Dilansir dari Suara, berdasarkan penjelasan NU Online dan kajian Kementerian Agama RI, umat Islam tetap diperbolehkan menunaikan puasa Arafah meskipun belum membayar utang puasa Ramadan. Kendati demikian, terdapat urutan prioritas yang sebaiknya dipahami oleh setiap muslim.
Mayoritas ulama menyatakan bahwa ibadah puasa Arafah yang dilakukan orang yang memiliki utang Ramadan tetap sah. Hal ini didasari karena puasa qadha Ramadan dan puasa sunah merupakan dua jenis ibadah yang berbeda secara hukum.

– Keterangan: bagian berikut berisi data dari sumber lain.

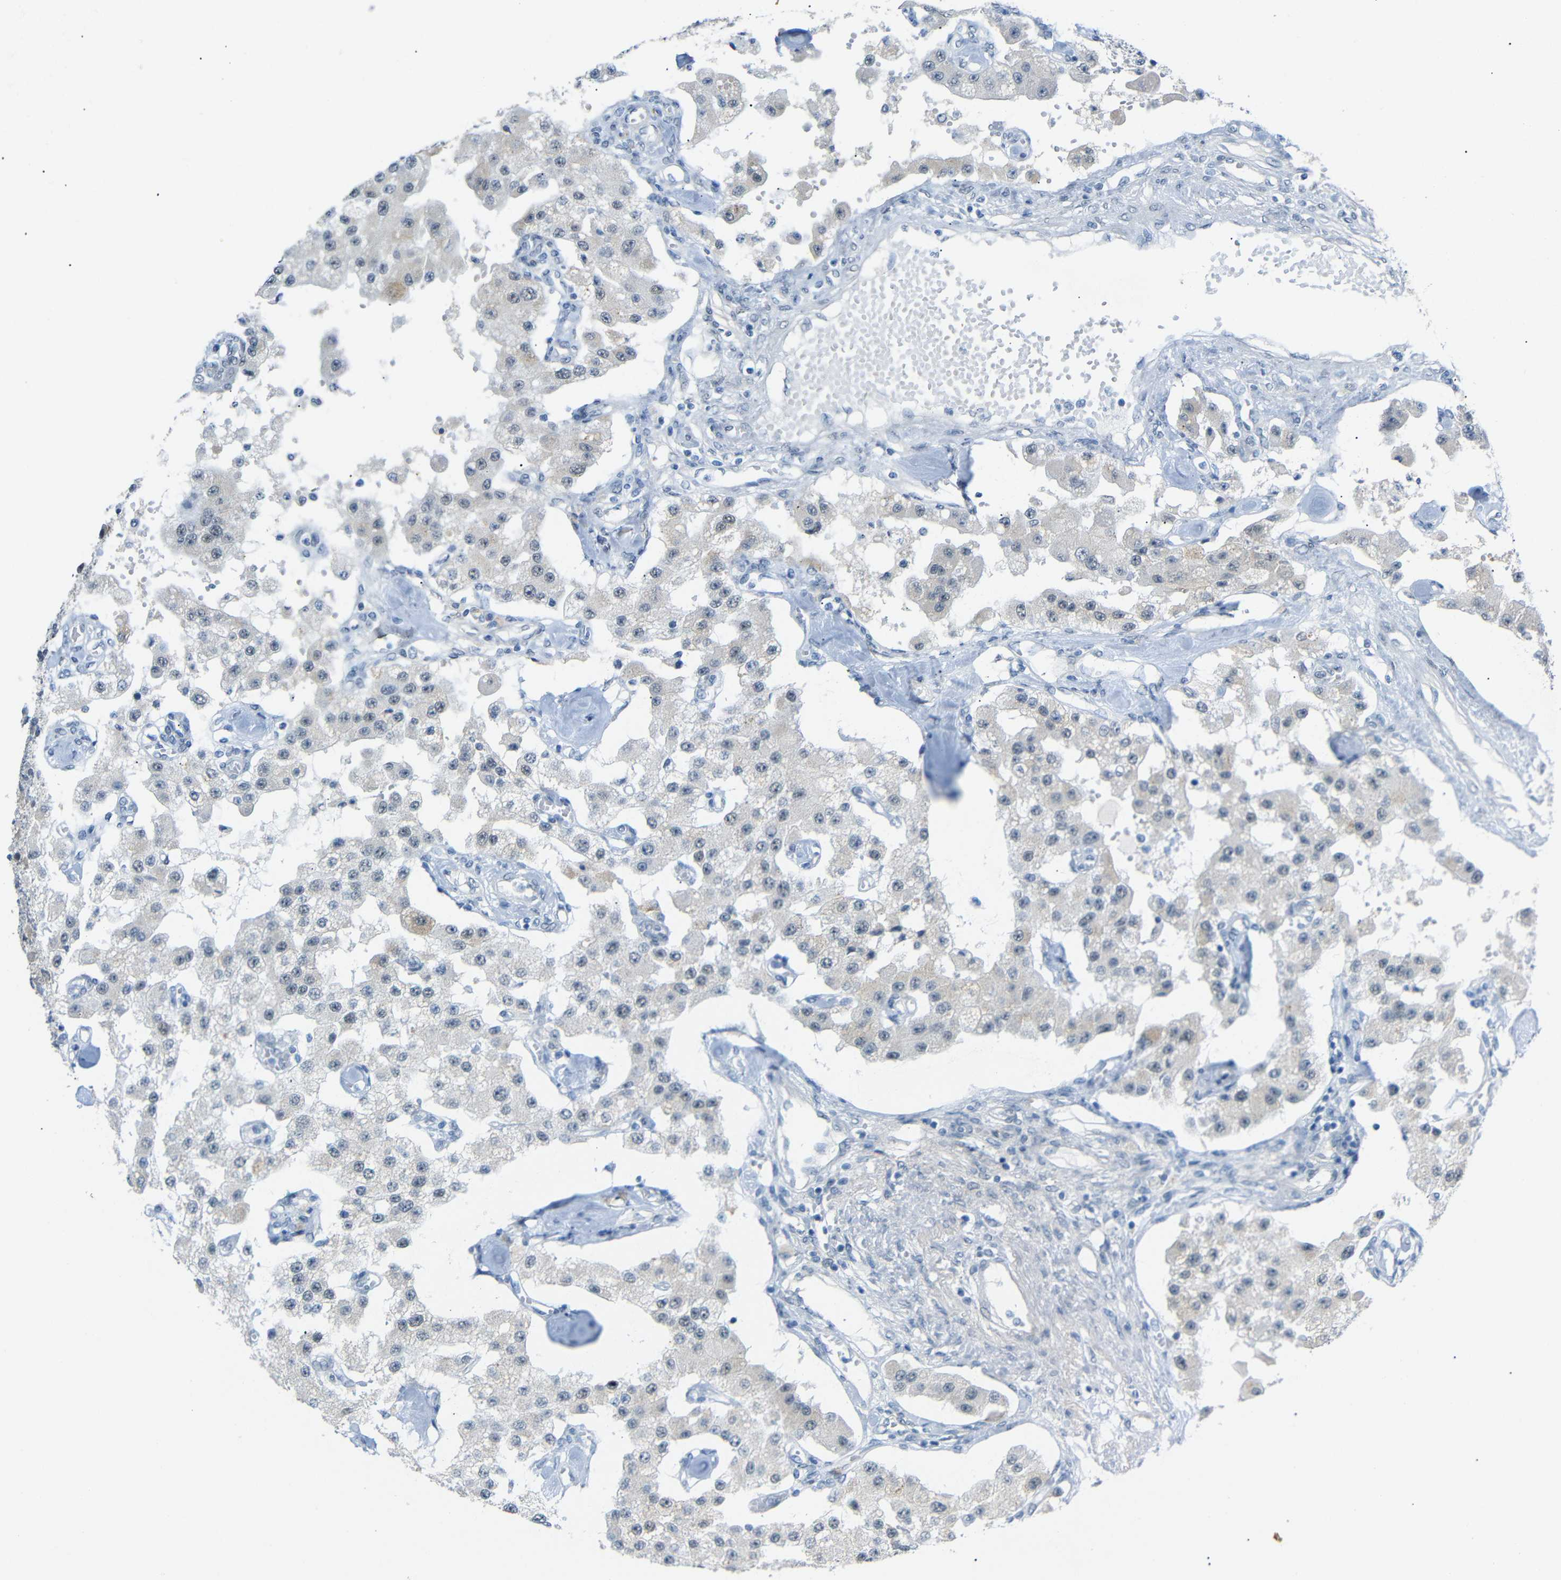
{"staining": {"intensity": "negative", "quantity": "none", "location": "none"}, "tissue": "carcinoid", "cell_type": "Tumor cells", "image_type": "cancer", "snomed": [{"axis": "morphology", "description": "Carcinoid, malignant, NOS"}, {"axis": "topography", "description": "Pancreas"}], "caption": "Carcinoid stained for a protein using IHC reveals no staining tumor cells.", "gene": "GPR158", "patient": {"sex": "male", "age": 41}}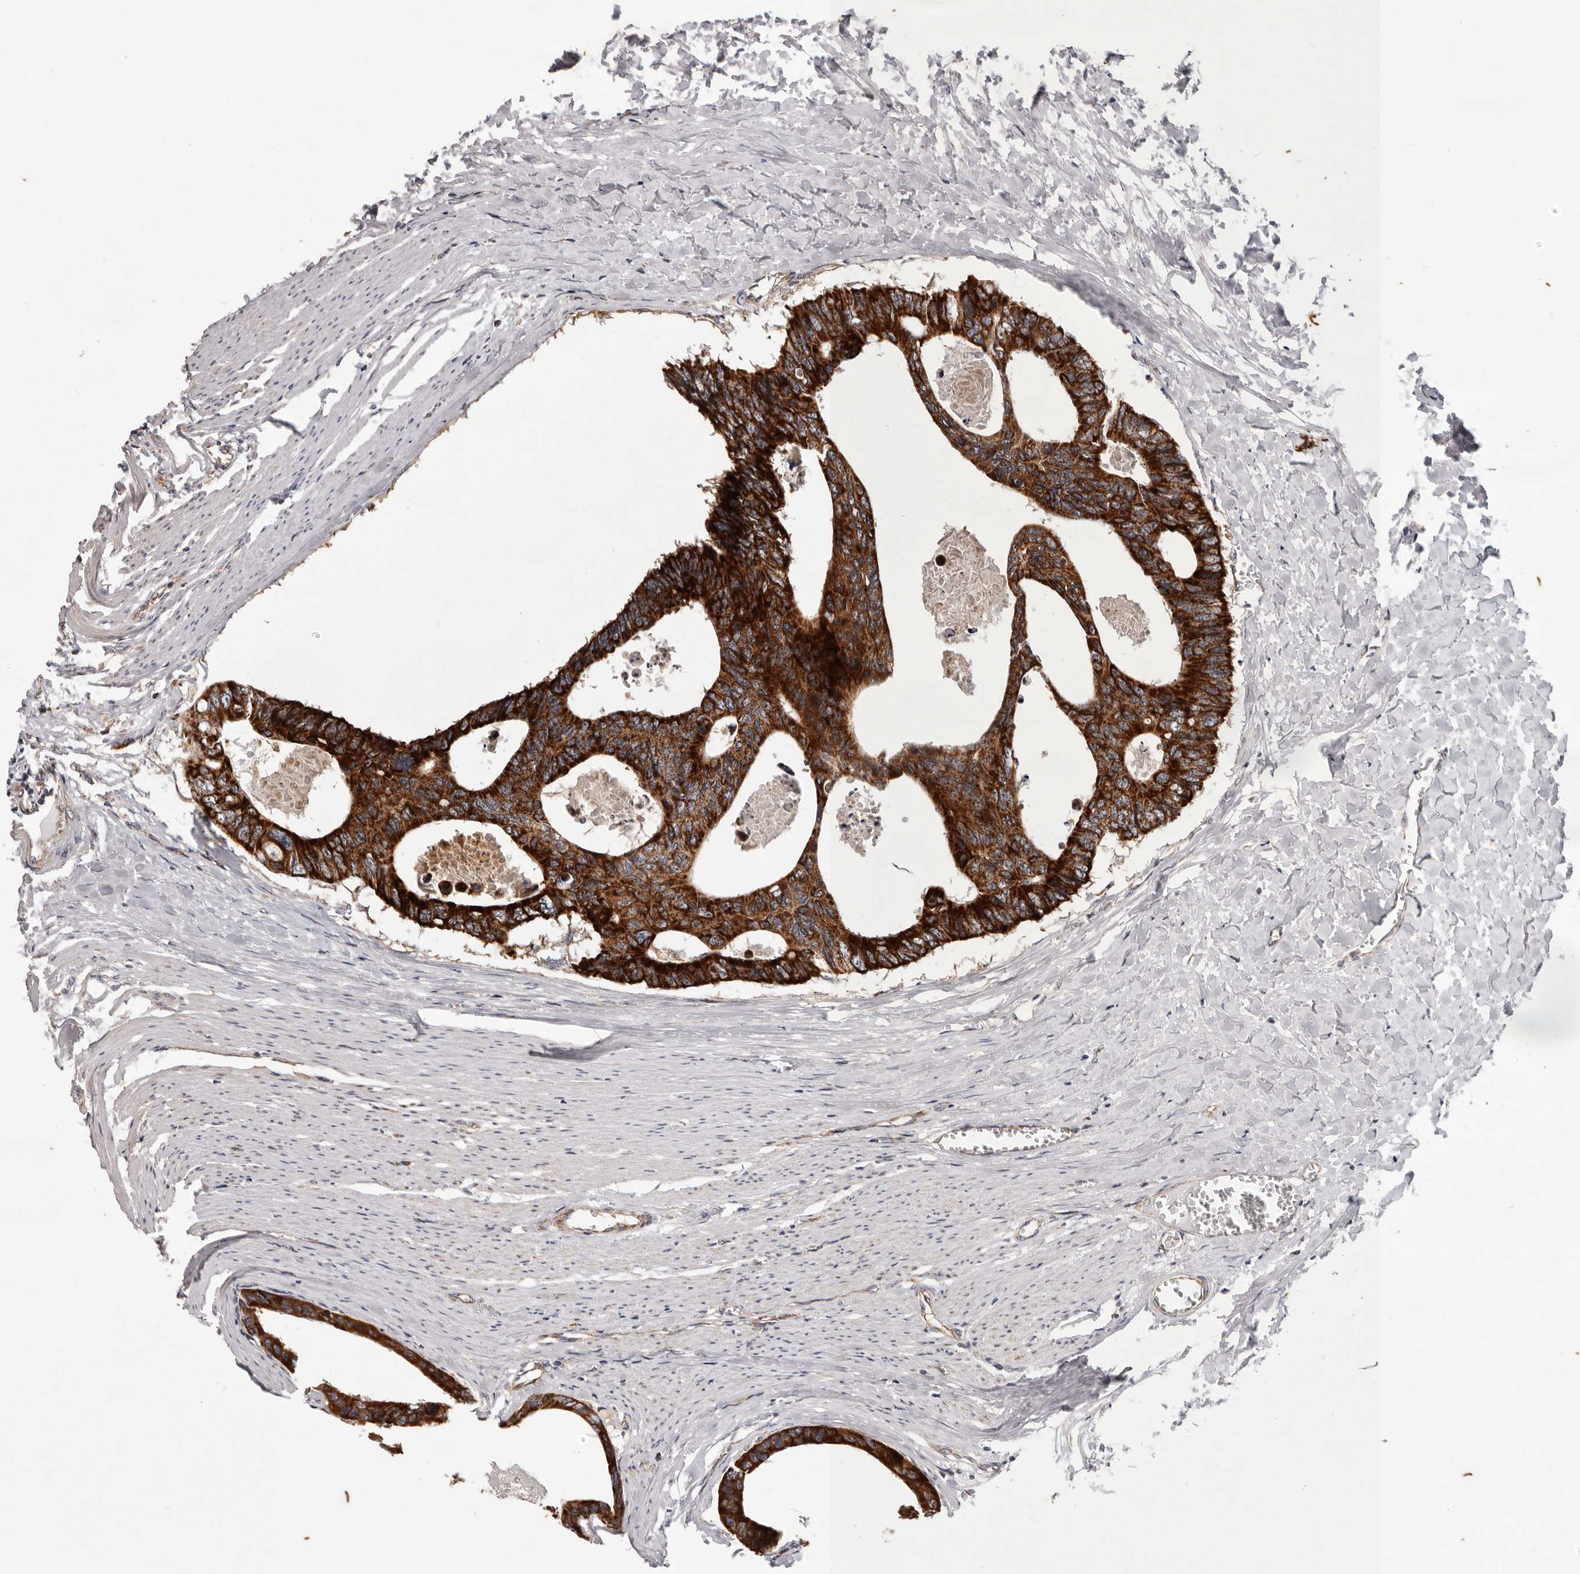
{"staining": {"intensity": "strong", "quantity": ">75%", "location": "cytoplasmic/membranous"}, "tissue": "colorectal cancer", "cell_type": "Tumor cells", "image_type": "cancer", "snomed": [{"axis": "morphology", "description": "Adenocarcinoma, NOS"}, {"axis": "topography", "description": "Colon"}], "caption": "Tumor cells display high levels of strong cytoplasmic/membranous expression in about >75% of cells in colorectal cancer.", "gene": "MRPS10", "patient": {"sex": "female", "age": 55}}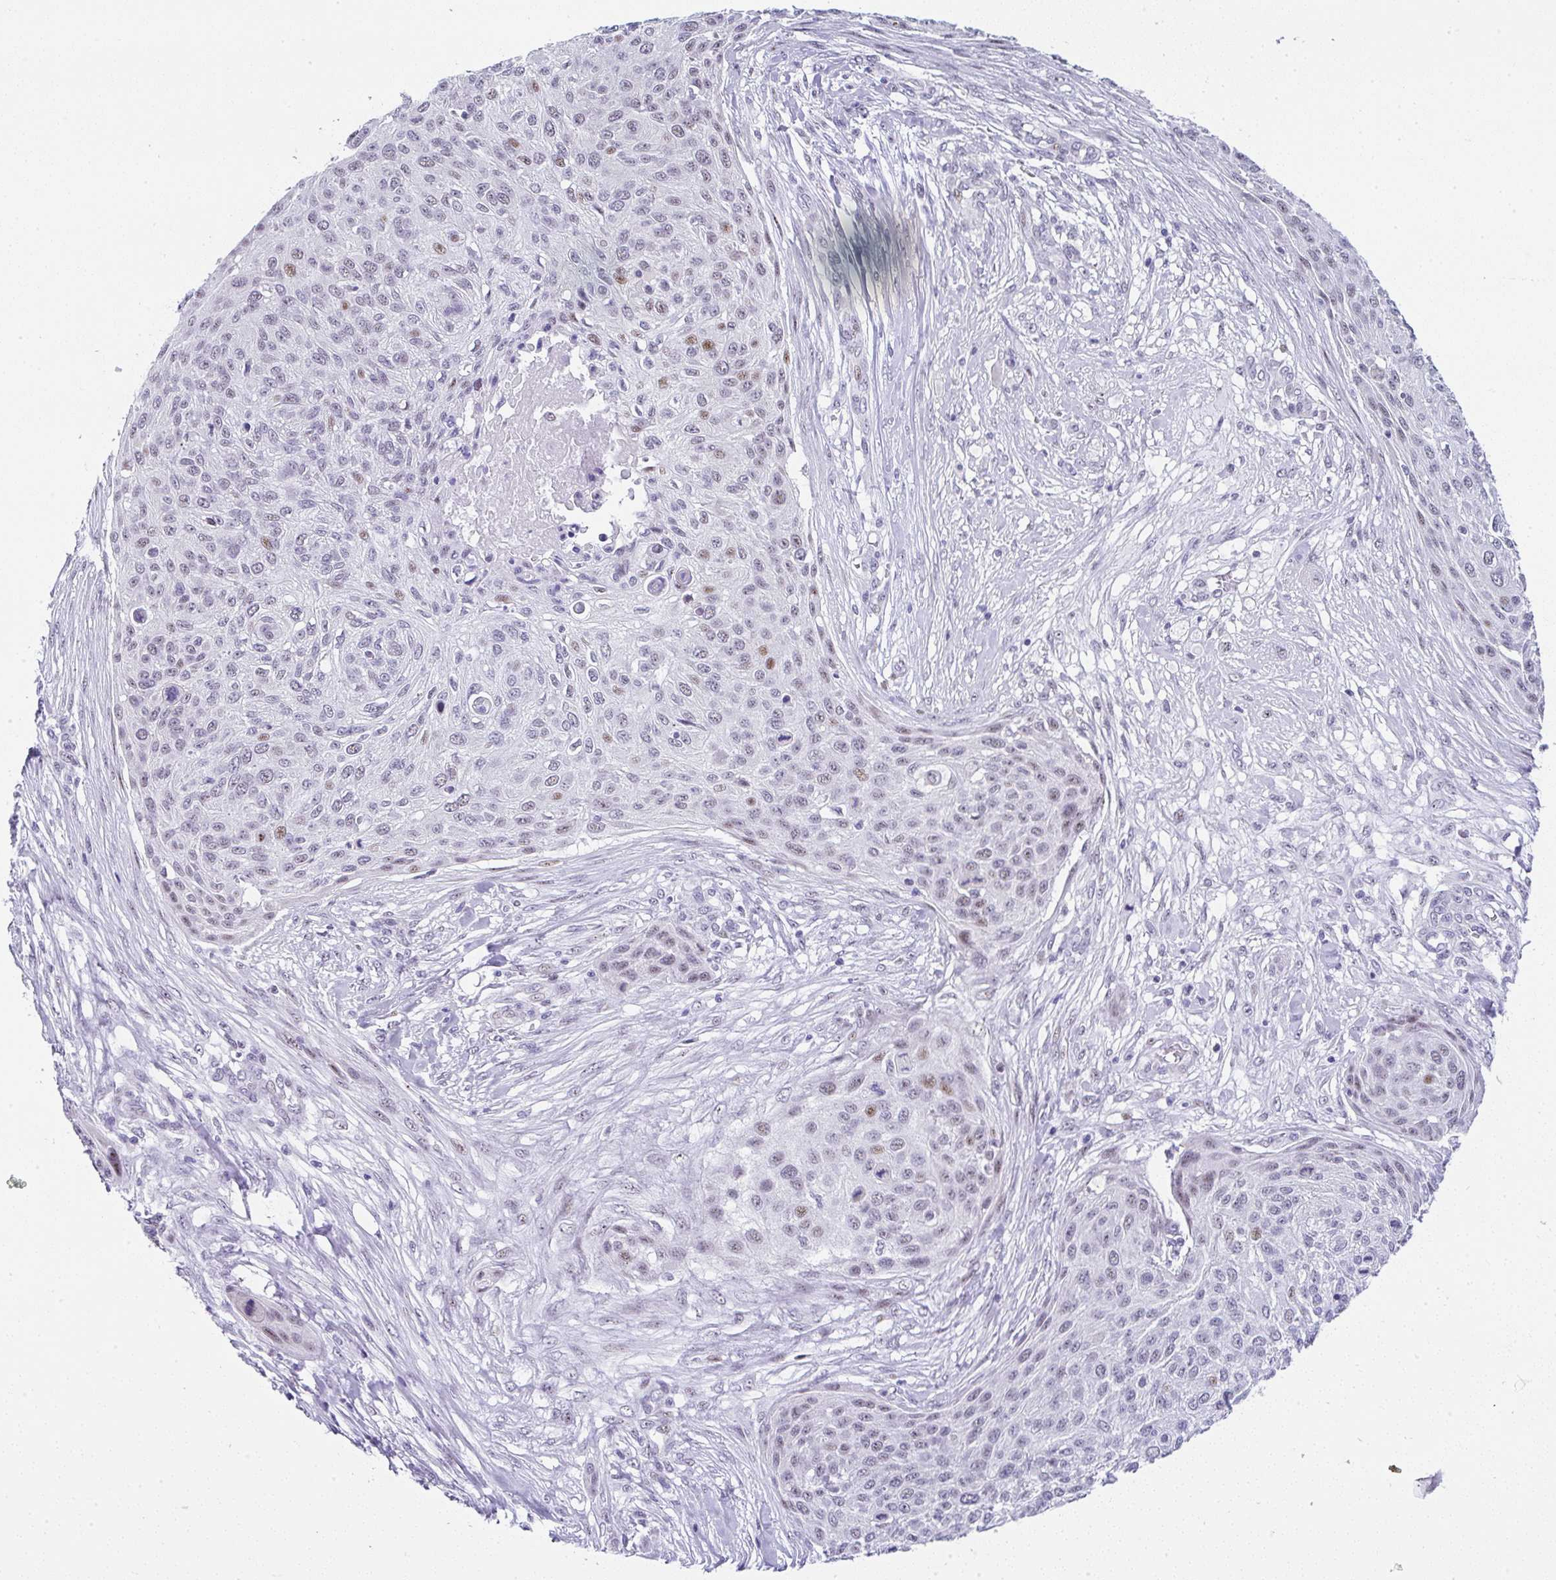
{"staining": {"intensity": "moderate", "quantity": "<25%", "location": "nuclear"}, "tissue": "skin cancer", "cell_type": "Tumor cells", "image_type": "cancer", "snomed": [{"axis": "morphology", "description": "Squamous cell carcinoma, NOS"}, {"axis": "topography", "description": "Skin"}], "caption": "Immunohistochemistry image of neoplastic tissue: skin squamous cell carcinoma stained using immunohistochemistry shows low levels of moderate protein expression localized specifically in the nuclear of tumor cells, appearing as a nuclear brown color.", "gene": "NR1D2", "patient": {"sex": "female", "age": 87}}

Pelaksanaan puasa sunah tetap diizinkan selama waktu untuk mengganti puasa wajib masih tersedia sebelum bulan Ramadan berikutnya tiba. Namun, sebagian ulama menilai menyelesaikan utang puasa Ramadan jauh lebih utama untuk didahulukan daripada mengejar ibadah sunah.
Ketentuan Menggabungkan Niat Puasa
Mengenai pencampuran niat, terdapat pandangan ulama yang memperbolehkan penggabungan niat puasa qadha Ramadan dengan puasa Arafah. Sebagian ulama dari mazhab Syafi'i menyebutkan seseorang bisa memperoleh pahala puasa Arafah walaupun niat utamanya adalah qadha Ramadan.
Di sisi lain, sebagian ulama tetap menganjurkan agar niat dari kedua puasa tersebut dipisahkan secara tegas. Langkah ini dinilai lebih aman agar terhindar dari perbedaan pendapat di kalangan ahli fikih.